Assim, o 1 Km a descer foi feito em 6 min e meio (ritmo da participação na mini da ponte), o segundo km já a subir em 6 min, o 3km incluiu o pico da subida da rampa e a recuperação.

Ao 4º Km, já mais à vontade, decido correr ao ritmo que um mestre me ensinou, e entro no parque de estacionamento do estádio, deixei de olhar para o relógio, ao longe ouve-se um clamor que vem das entranhas do estádio e que nos agita o peito como um chamamento.

A entrada no relvado do estádio da Luz é uma sensação difícil de passar para quem não teve a mesma experiencia; saindo do cimento cinzento do parque de repente, a luz cega-nos os olhos, e os gritos dos familiares dos outros corredores enchem-nos os ouvidos. Uns poucos de passos no relvado, os olhos habituam-se, e o verde e vermelho da relva e das bancadas revelam-se num anfiteatro monumental que nos envolve. Imediatamente um sorriso toma conta do meu rosto. Resolvi alargar a passada para fazer boa figura no estádio. Confesso que senti inveja dos outros concorrentes por não ter lá ninguém especial para me tirar uma foto a correr.
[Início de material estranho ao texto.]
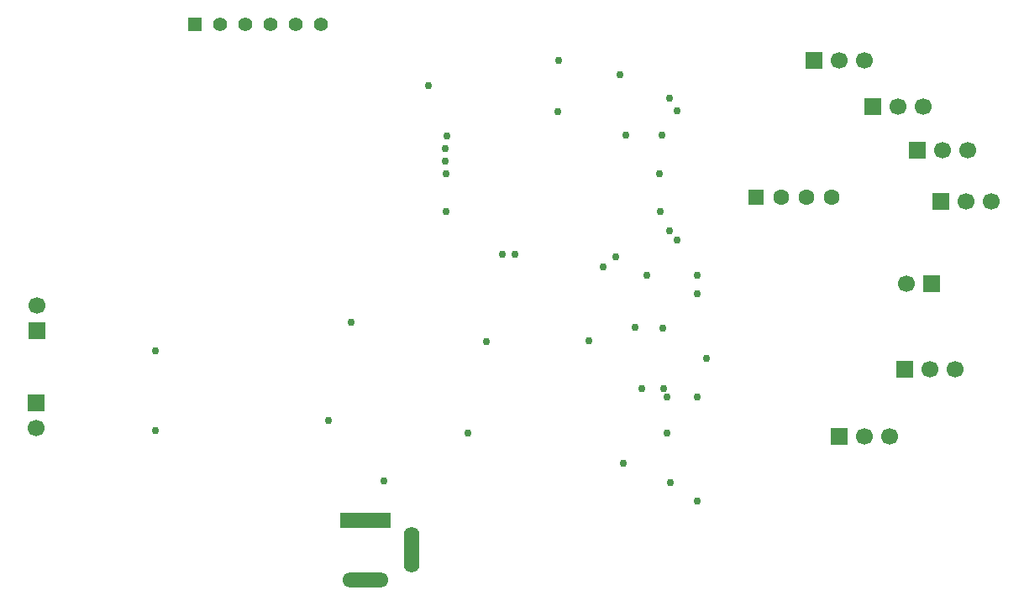
<source format=gbs>
%FSLAX33Y33*%
%MOMM*%
%AMRect-W1400000-H1400000-RO1.500*
21,1,1.4,1.4,0.,0.,90*%
%AMRect-W1700000-H1700000-RO1.000*
21,1,1.7,1.7,0.,0.,180*%
%AMRect-W1700000-H1700000-RO1.500*
21,1,1.7,1.7,0.,0.,90*%
%AMRect-W1600000-H5100000-RO0.500*
21,1,1.6,5.1,0.,0.,270*%
%AMRR-H4600000-W1600000-R800000-RO0.500*
21,1,1.6,3.,0.,0.,270*
1,1,1.6,1.5,0.*
1,1,1.6,1.5,-0.*
1,1,1.6,-1.5,-0.*
1,1,1.6,-1.5,0.*%
%AMRR-H4600000-W1600000-R800000-RO0.000*
21,1,1.6,3.,0.,0.,360*
1,1,1.6,0.,1.5*
1,1,1.6,0.,1.5*
1,1,1.6,0.,-1.5*
1,1,1.6,-0.,-1.5*%
%AMRect-W1700000-H1700000-RO0.500*
21,1,1.7,1.7,0.,0.,270*%
%ADD10C,0.75*%
%ADD11R,1.7X1.7*%
%ADD12C,1.7*%
%ADD13C,1.4*%
%ADD14Rect-W1400000-H1400000-RO1.500*%
%ADD15C,1.7*%
%ADD16Rect-W1700000-H1700000-RO1.000*%
%ADD17R,1.6X1.6*%
%ADD18C,1.6*%
%ADD19C,1.7*%
%ADD20Rect-W1700000-H1700000-RO1.500*%
%ADD21Rect-W1600000-H5100000-RO0.500*%
%ADD22RR-H4600000-W1600000-R800000-RO0.500*%
%ADD23RR-H4600000-W1600000-R800000-RO0.000*%
%ADD24C,1.7*%
%ADD25Rect-W1700000-H1700000-RO0.500*%
D10*
%LNbottom solder mask_traces*%
G01*
X-51125Y-1200D03*
X-69150Y-17125D03*
X-83190Y-15900D03*
X-67275Y-7925D03*
X-77575Y-22000D03*
X-100625Y-16930D03*
X-48825Y3275D03*
X-49755Y5185D03*
X-52250Y-6466D03*
X-100625Y-8850D03*
X-46000Y-13500D03*
X-71350Y5235D03*
X-80900Y-5950D03*
X-65685Y0850D03*
X-49780Y8995D03*
X-60025Y15300D03*
X-71275Y12805D03*
X-54255Y0625D03*
X-51625Y-12659D03*
X-53225Y12900D03*
X-53825Y19005D03*
X-55525Y-0400D03*
X-60000Y20425D03*
X-71400Y10265D03*
X-53450Y-20200D03*
X-48050Y15325D03*
X-71400Y11535D03*
X-49550Y12900D03*
X-45975Y-1250D03*
X-48775Y16615D03*
X-49025Y-13500D03*
X-49525Y-6541D03*
X-48075Y2300D03*
X-48700Y-22100D03*
X-71350Y8995D03*
X-64425Y0850D03*
X-56900Y-7841D03*
X-49050Y-17150D03*
X-45975Y-3050D03*
X-46025Y-24000D03*
X-45100Y-9600D03*
X-73100Y17875D03*
X-49425Y-12659D03*
%LNbottom solder mask component 41b9db879265162a*%
D11*
X-28340Y15800D03*
D12*
X-25800Y15800D03*
X-23260Y15800D03*
%LNbottom solder mask component aa286b59c486b578*%
D11*
X-21440Y6200D03*
D12*
X-18900Y6200D03*
X-16360Y6200D03*
%LNbottom solder mask component 54130f40f4e52950*%
D11*
X-34270Y20425D03*
D12*
X-31730Y20425D03*
X-29190Y20425D03*
%LNbottom solder mask component 1ba162ace44450bd*%
D13*
X-94135Y24125D03*
X-91595Y24125D03*
X-89055Y24125D03*
X-86515Y24125D03*
X-83975Y24125D03*
D14*
X-96675Y24125D03*
%LNbottom solder mask component 0948399de430e016*%
D15*
X-24970Y-2050D03*
D16*
X-22430Y-2050D03*
%LNbottom solder mask component 0d00b0983ae96748*%
D11*
X-25130Y-10675D03*
D12*
X-22590Y-10675D03*
X-20050Y-10675D03*
%LNbottom solder mask component 47b0c5916d82fa2f*%
D17*
X-40060Y6650D03*
D18*
X-37520Y6650D03*
X-34980Y6650D03*
X-32440Y6650D03*
%LNbottom solder mask component 5bd49bef55a165bf*%
D19*
X-112600Y-4300D03*
D20*
X-112600Y-6840D03*
%LNbottom solder mask component 07d7061eb338d36e*%
D21*
X-79475Y-25925D03*
D22*
X-79475Y-31925D03*
D23*
X-74775Y-28925D03*
%LNbottom solder mask component ca64192462e6d2e1*%
D11*
X-23790Y11400D03*
D12*
X-21250Y11400D03*
X-18710Y11400D03*
%LNbottom solder mask component fb931288130509ae*%
D11*
X-31665Y-17525D03*
D12*
X-29125Y-17525D03*
X-26585Y-17525D03*
%LNbottom solder mask component 0e613b1f698022c6*%
D24*
X-112625Y-16620D03*
D25*
X-112625Y-14080D03*
M02*
</source>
Saído do estádio, insuflado com uma dose de motivação extra, passo pelos tuneis do Colombo e chego ao 5ºkm, olho para o relógio e vejo 30 minutos de corrida. Ainda não parei e começa a germinar o pensamento de que a este ritmo posso ficar abaixo da hora.
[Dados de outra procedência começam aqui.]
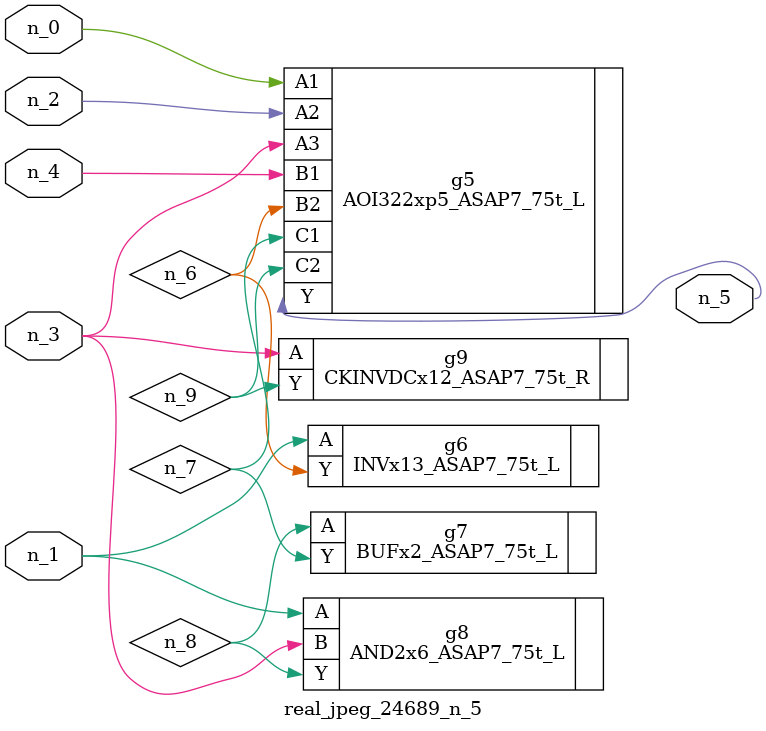
<source format=v>
module real_jpeg_24689_n_5 (n_4, n_0, n_1, n_2, n_3, n_5);

input n_4;
input n_0;
input n_1;
input n_2;
input n_3;

output n_5;

wire n_8;
wire n_6;
wire n_7;
wire n_9;

AOI322xp5_ASAP7_75t_L g5 ( 
.A1(n_0),
.A2(n_2),
.A3(n_3),
.B1(n_4),
.B2(n_6),
.C1(n_7),
.C2(n_9),
.Y(n_5)
);

INVx13_ASAP7_75t_L g6 ( 
.A(n_1),
.Y(n_6)
);

AND2x6_ASAP7_75t_L g8 ( 
.A(n_1),
.B(n_3),
.Y(n_8)
);

CKINVDCx12_ASAP7_75t_R g9 ( 
.A(n_3),
.Y(n_9)
);

BUFx2_ASAP7_75t_L g7 ( 
.A(n_8),
.Y(n_7)
);


endmodule
</source>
Em sentido contrário, vejo o pessoal que apanhou a partida dos 10km e regressa ao estádio, e entre eles o Zé, facilmente identificável pelo lenço fantasia atado à volta da cabeça à karaté kid, um colega do secundário, que saúdo.

A rampa de Carnide é um obstáculo difícil, são praticamente dois km em ligeira subida. De início custou um pouco, depois fui-me habituando, mas árvore após árvore ia ficando com a sensação de que a rampa nunca mais acabava, na ponta final já tinha muita dificuldade mas fiz sem parar. No início da descida, largo os meus braços por forma a relaxar os ombros, respiro fundo e recupero a respiração.

7kms e 42 minutos depois da partida, cresce a sensação de que conseguirei fazer a corrida abaixo da hora. Acelero na 2ª metade descendente da rampa, entro nos tuneis paralelos ao Colombo, recebo a 3ª garrafa de água mas descubro que continuo sem saber beber e manter o controlo da respiração. Sobe-me a motivação, desde a rampa de Carnide que estou sempre a ultrapassar outros corredores.

Perco a indicação do 8º km mas ao 9º ia com 54m 12s, uma média de 6min/km, sei agora que com um esforço suplementar conseguirei ficar abaixo da hora, e atirar à cara dos mestres. O início do 9ºkm é a descer e acelero, até uma curva à esquerda. Coberta por uma esquina de um prédio, esconde-se uma subida em ziguezague que me quebra o ritmo mas não a vontade.

Finalmente chegado à reta final, acelero novamente mas o portal da meta recebe-me com três desilusões:

·         1h16m tempo oficial;
·         1h00m14s tempo no relógio, a 15seg da hora, lembram-se que parti tarde com o pessoal dos 5km;
·         e por fim não havia banana no final.

Balanço:

Grande festa, fiz os 10 kms sem parar e consegui ir trabalhar no dia seguinte, pelo que os objectivos iniciais foram atingidos na totalidade.

Porém, um amargo de boca pela má organização no inicio e fiquei com a sensação que conseguiria um resultado melhor.

Texto escrito por José M., um amigo do Team JRR e uma promessa das corridas.